From a mechanistic standpoint, the continued failure of alkylmetallics is inherent to the high energy

intermediates associated with a traditional transmetalation. To overcome this problem, we

have pioneered an alternate, single-electron pathway involving 1) initial oxidation of an

alkylmetallic reagent, 2) oxidative alkyl radical capture at a metal center, and 3) subsequent

reduction of the metal center to return its initial oxidation state. This series of steps constitutes a

formal transmetalation that avoids the energy-demanding steps that plague a traditional anionic

approach. Under this enabling paradigm, a host of alkyl precursors (alkyl-trifluoroborates and -

silicates) have been generally used in cross-coupling for the first time.

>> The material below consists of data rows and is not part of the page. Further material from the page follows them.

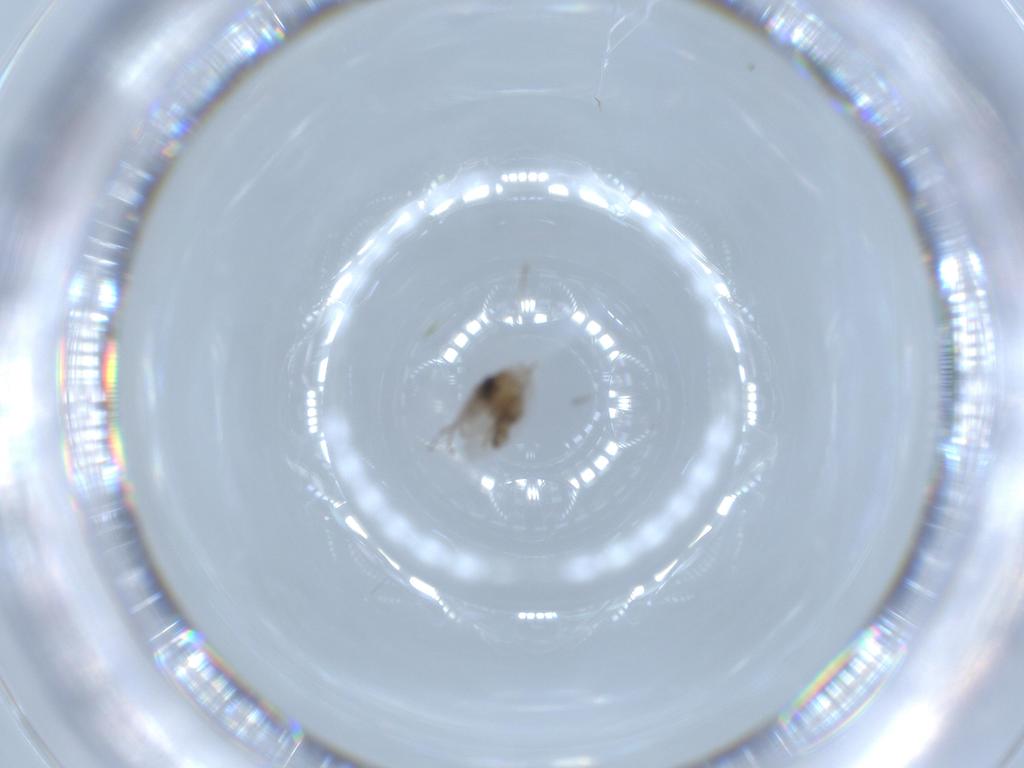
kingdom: Animalia
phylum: Arthropoda
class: Insecta
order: Diptera
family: Psychodidae
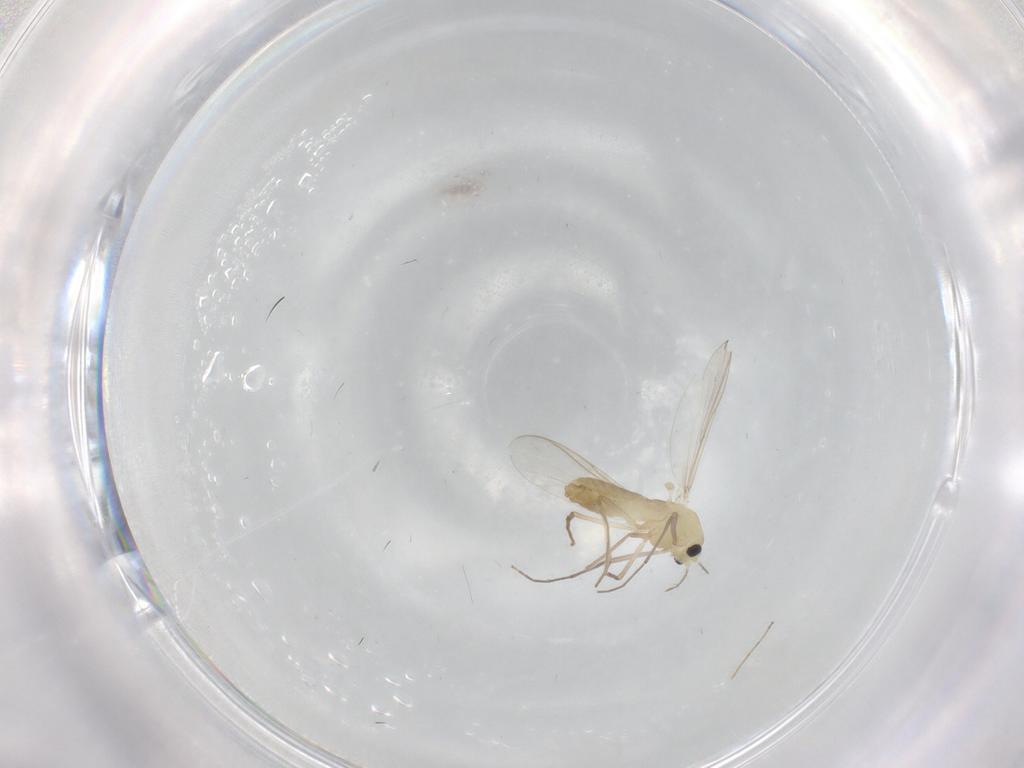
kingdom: Animalia
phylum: Arthropoda
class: Insecta
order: Diptera
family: Chironomidae
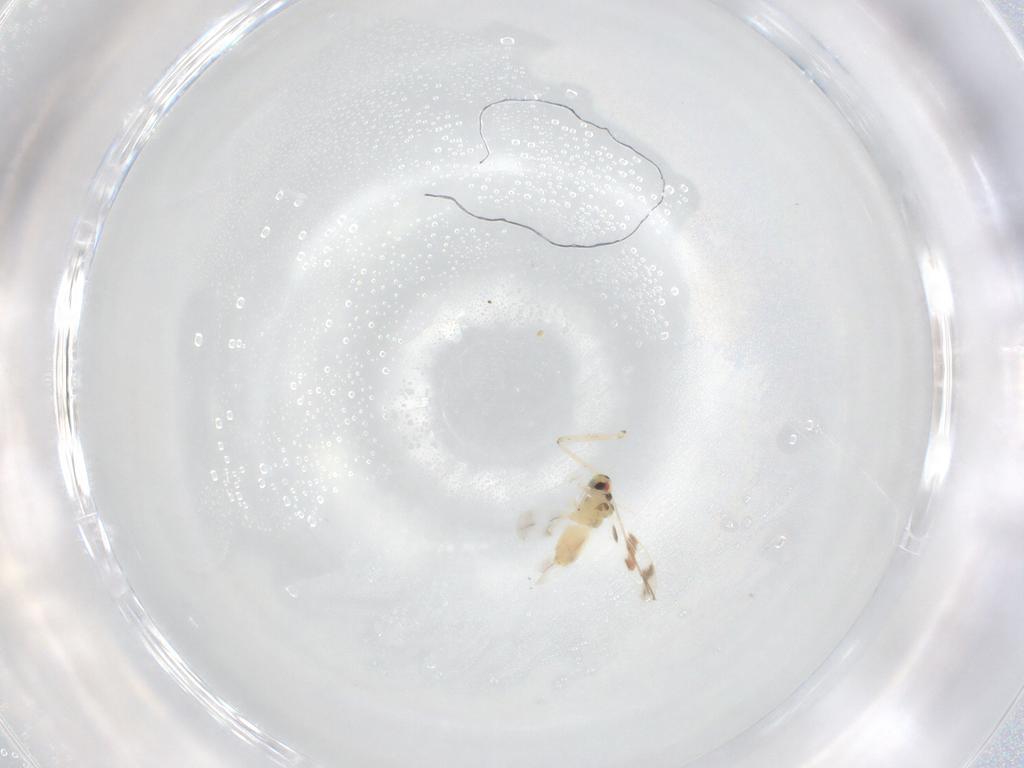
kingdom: Animalia
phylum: Arthropoda
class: Insecta
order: Hemiptera
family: Aleyrodidae
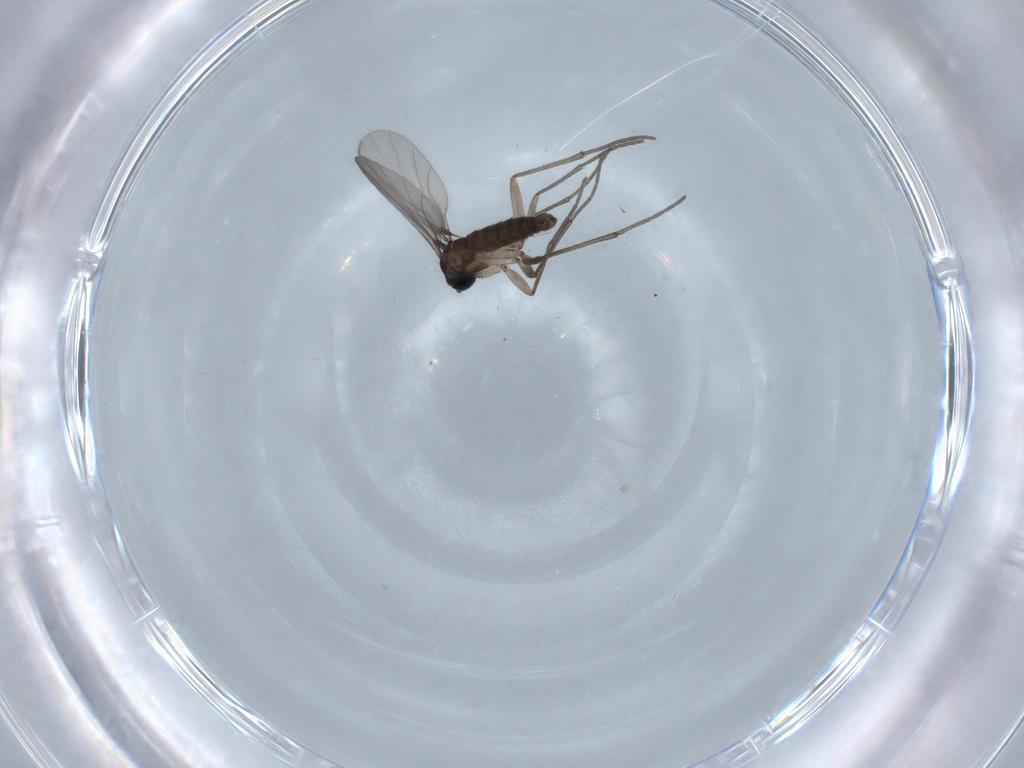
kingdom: Animalia
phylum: Arthropoda
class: Insecta
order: Diptera
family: Sciaridae
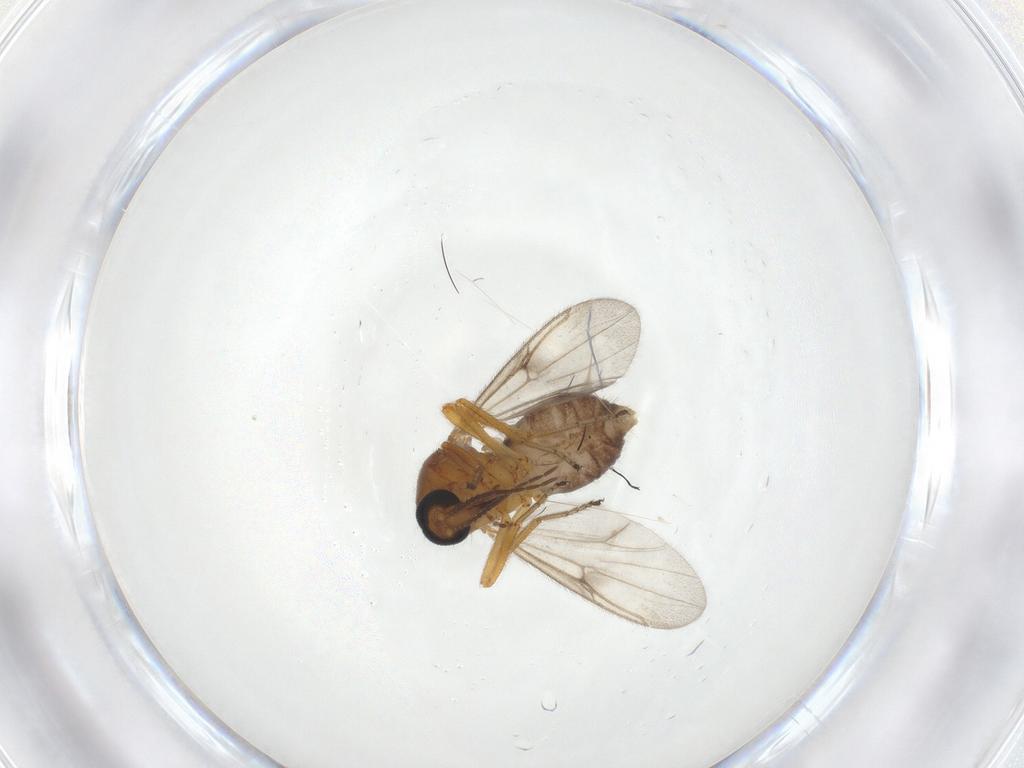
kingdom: Animalia
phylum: Arthropoda
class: Insecta
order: Diptera
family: Ceratopogonidae
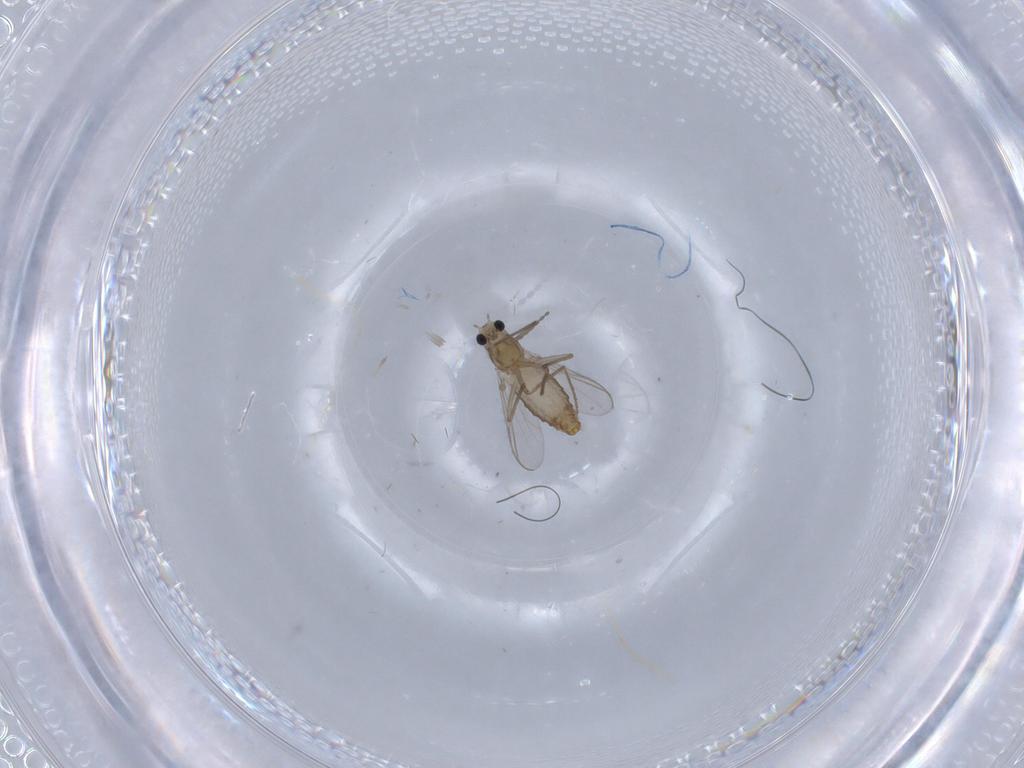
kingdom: Animalia
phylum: Arthropoda
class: Insecta
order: Diptera
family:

In summary, the synergistic use of an Ir photoredox catalyst and a Ni cross-coupling catalyst

to mediate the cross-coupling of (hetero)aryl bromides with diverse alkyl radical precursors will be

discussed. Methods for coupling various trifluoroborate classes (α-alkoxy, α-trifluoromethyl,

secondary and tertiary alkyl) will be covered, focusing on their complementarity to traditional

protocols. Finally, a discussion of novel silicate radical precursors and their advantages in a single-electron

transmetalation regime will be included.